= The Rose and the Rime =

Rose and the Rime is a play written and directed by Nathan Allen, originally workshopped and performed at Hope College in 2006.

== About ==
Rose and the Rime is a fantasy play written by the House Theatre of Chicago's creative team Nathan Allen, Chris Mathews, and Jake Minton in 2006. The play has a run time of about 85 minutes. The creation of Rose and the Rime followed the House Theatre's success with their original play Sparrow in the previous season. Rose and the Rime balances a fantastical plot with the human themes of greed, power, birth and age.

=== Synopsis ===
The Michigan town of Radio Falls has been trapped in a perpetual winter for an entire generation, cursed by the Rime Witch and her magic coin to an eternal blizzard that blocks every way in or out of the town. The last moment of warmth and passion in Radio Falls gave the town its only remaining child; a young girl named Rose, who is determined to save the town from the Rime Witch's curse. Her success, however, comes at a cost. The magic of the witch's coin can either nurture or destroy those who possess it, and Rose and her town begin to understand the true ramifications of power.

== Original Team ==
=== Original Cast ===

Prior to its first professional run, Rose and the Rime debuted at the DeWitt Center Main Stage at Hope College in Holland, Michigan in April 2007. The Hope College production was workshopped by guest artist Nathan Allen, the artistic director of The House Theatre of Chicago, who began work with Hope College students in 2006 in monthly workshops for actors, directors, theatre technicians and writers. His work with the students developed into Allen's residency at the college in March and April 2007, when the first run of the production was staged. The Hope College production of Rose and the Rime starred Rachel Wells as Rose, held a cast of around 25 students, and was directed by Allen.
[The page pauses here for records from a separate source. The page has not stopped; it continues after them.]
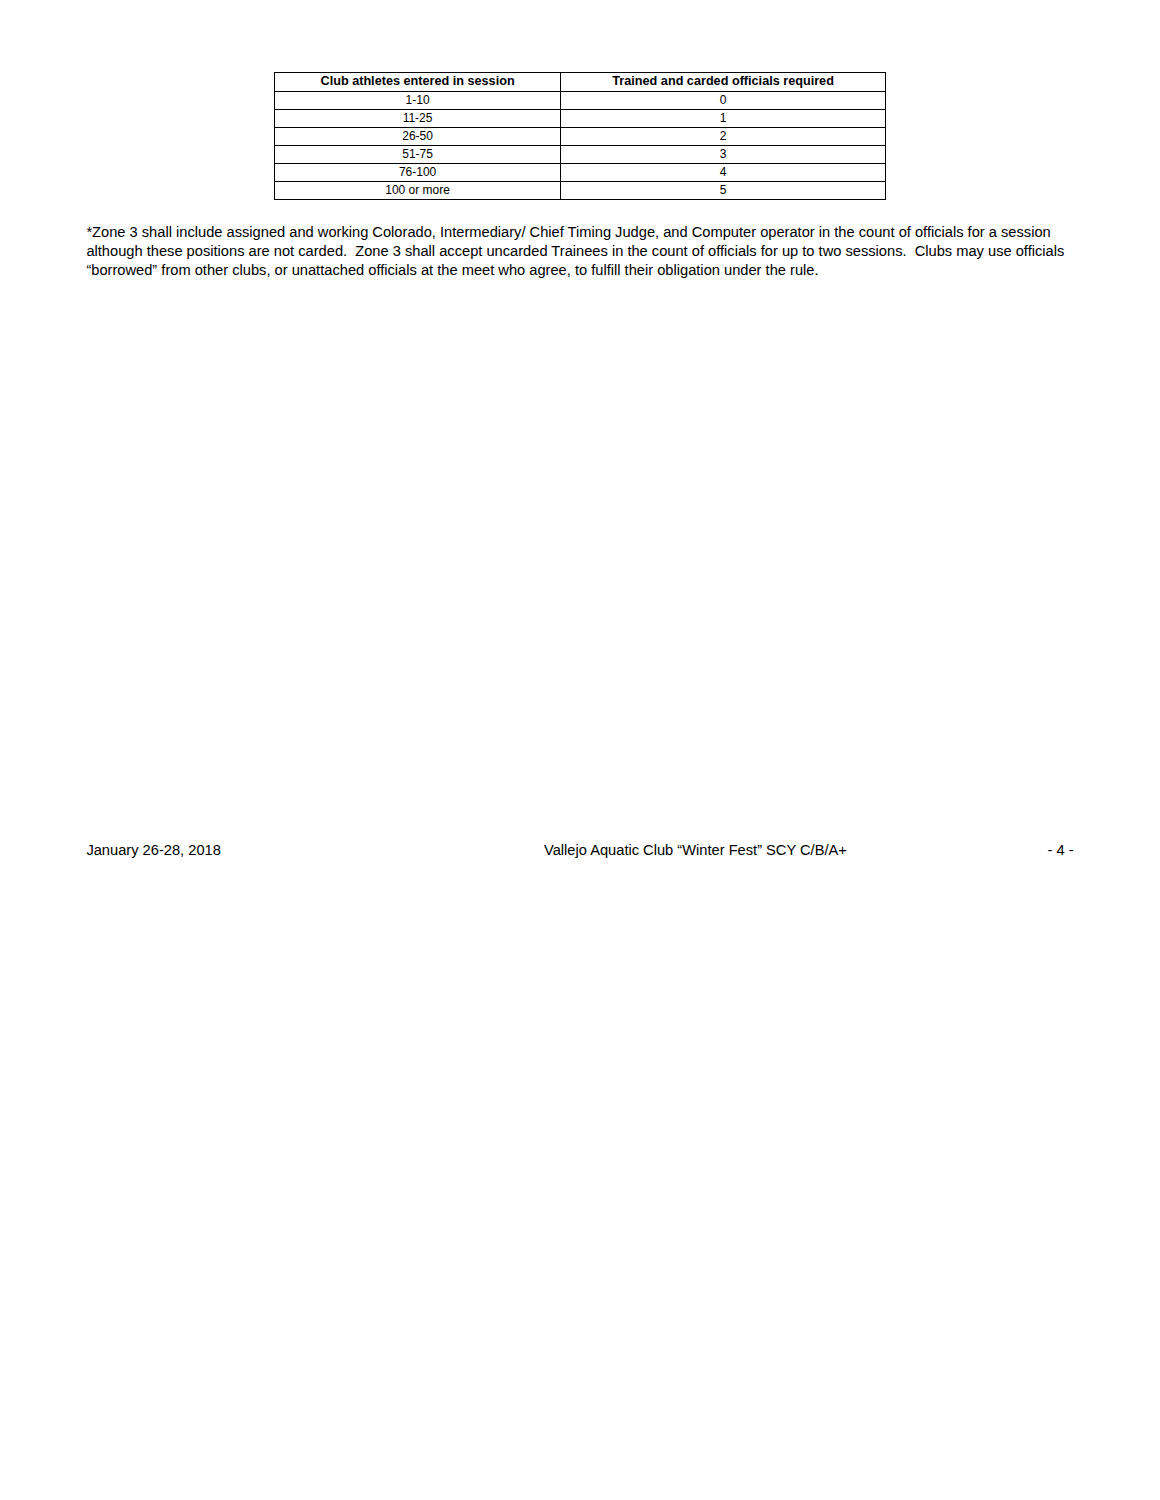| Club athletes entered in session | Trained and carded officials required |
| --- | --- |
| 1-10 | 0 |
| 11-25 | 1 |
| 26-50 | 2 |
| 51-75 | 3 |
| 76-100 | 4 |
| 100 or more | 5 |
*Zone 3 shall include assigned and working Colorado, Intermediary/ Chief Timing Judge, and Computer operator in the count of officials for a session although these positions are not carded. Zone 3 shall accept uncarded Trainees in the count of officials for up to two sessions. Clubs may use officials “borrowed” from other clubs, or unattached officials at the meet who agree, to fulfill their obligation under the rule.
| January 26-28, 2018 | Vallejo Aquatic Club “Winter Fest” SCY C/B/A+ | - 4 - |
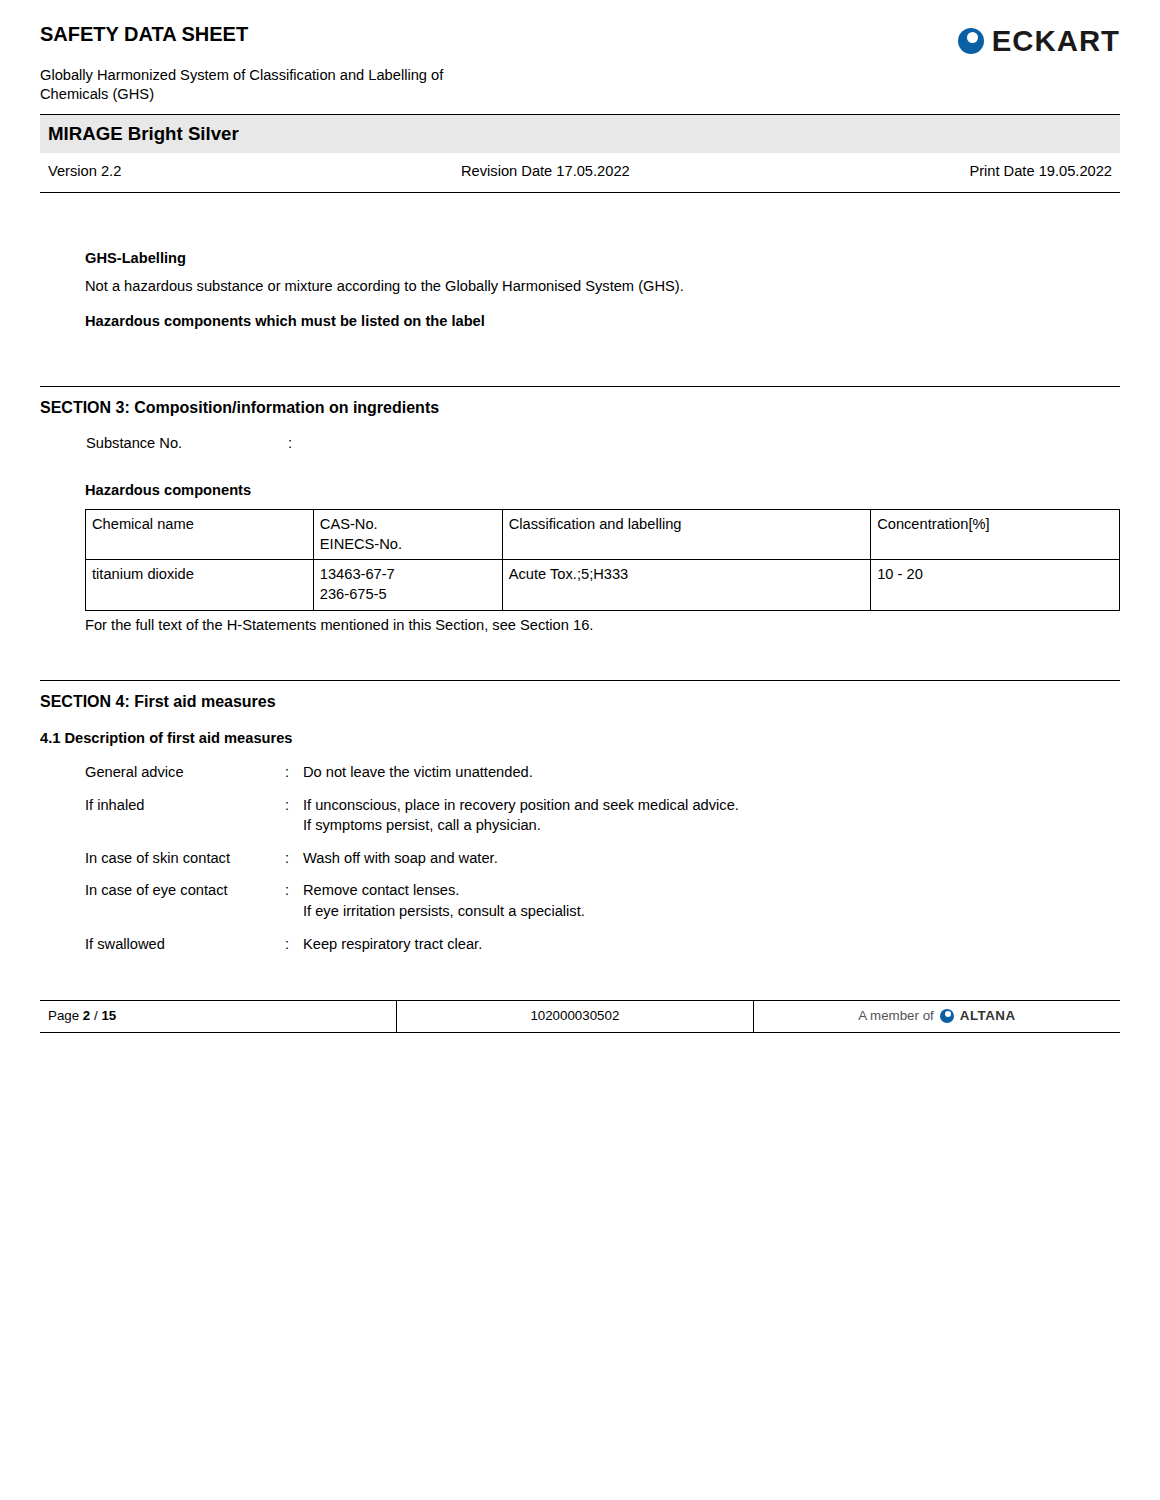SAFETY DATA SHEET
Globally Harmonized System of Classification and Labelling of
Chemicals (GHS)
ECKART
MIRAGE Bright Silver
Version 2.2 Revision Date 17.05.2022 Print Date 19.05.2022
GHS-Labelling
Not a hazardous substance or mixture according to the Globally Harmonised System (GHS).
Hazardous components which must be listed on the label
SECTION 3: Composition/information on ingredients
| Substance No. | : | |
Hazardous components
| Chemical name | CAS-No. EINECS-No. | Classification and labelling | Concentration[%] |
| --- | --- | --- | --- |
| titanium dioxide | 13463-67-7 236-675-5 | Acute Tox.;5;H333 | 10 - 20 |
For the full text of the H-Statements mentioned in this Section, see Section 16.
SECTION 4: First aid measures
4.1 Description of first aid measures
| General advice | : | Do not leave the victim unattended. |
| If inhaled | : | If unconscious, place in recovery position and seek medical advice. If symptoms persist, call a physician. |
| In case of skin contact | : | Wash off with soap and water. |
| In case of eye contact | : | Remove contact lenses. If eye irritation persists, consult a specialist. |
| If swallowed | : | Keep respiratory tract clear. |
Page 2 / 15
102000030502
A member of ALTANA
The first professional production of Rose and the Rime was done by The House Theatre of Chicago and staged at the Chopin Theatre. The original production ran from February 19, 2009 to April 11, 2009.

| Character | Actor/Actress |
|---|---|
| Rose | Carolyn Defrin |
| Chorus | Dana Tretta |
| Featured | Maria McCullough |
| Featured | Mike Smith |
| Featured | Joey Steakley |
| Chorus | Lucy Carapetyan |
| Chorus | Chelsea Keenan |
| Chorus | Stephanie Polt |
| Featured | Brandon Ruiter |
| Chorus | Brett Schneider |
| Chorus | Zeke Sulkes |

=== Original Creative Team ===

| Direction | Nathan Allen |
| Costume Design | Debbie Baer |
| Sound Design | Josh Horvath |
| Lighting Design | Lee Keenan |
| Composer | Kevin O'Donnell |
| Scenic/Prop Design | Collette Pollard |
| Choreography | Tommy Rapley |

=== Revivals ===
Rose and the Rime has been performed by dozens of colleges and troupes across the country since its formal debut in 2009. Listed below are the professional revivals of the production since its original run. Rose and the Rime has also been performed by the Yale Cabaret, Kent State University at Tuscarawas, Michigan Tech Theatre, the Stoneham Theatre Young Company, and the Phillip Lynch Theatre of Lewis University.

- The House Theatre of Chicago's Season 12 Revival at the Chopin Theatre
The House Theatre staged a revival of Rose and the Rime from January 18 to March 23, 2014 with added special effects and aerial spectacle at the Chopin Theatre. The play also underwent a revision by the original writing team before its revival. Paige Collins starred as Rose.

- Adrienne Arsht Center of Miami
The House Theatre performed Rose and the Rime at the Adrienne Arsht Center from April 23 to May 18, 2014. The actors of Rose and the Rime also held an acting workshop at the Arsht center on May 4, 2014.

==Awards and honors==
Rose and the Rime was one of three plays nationwide to be selected for the national American College Theatre Festival at the Kennedy Center in Washington, D.C., in 2008. After succeeding at the regional festival, the original Hope College cast of Rose and the Rime performed at the Kennedy Center's Terrace Theater on April 17, 2008.

== Responses and Reviews ==
Rose and the Rime has received considerable press in every professional revival. Chris Jones of the Chicago Tribune reviewed both the 2009 and 2014 Chicago versions of the play, and was able to contrast both the writing and staging of the production and the cultural context in which each version was received. His review of the 2009 version can be found here, and his review of the 2014 version can be found here.

Overall, critics comment on the use of space and movement in the play, praising the physical action and energy that stays high throughout the entirety of the play. Some critics found the play to be somewhat lacking in dialogue, and in the development of the various characters.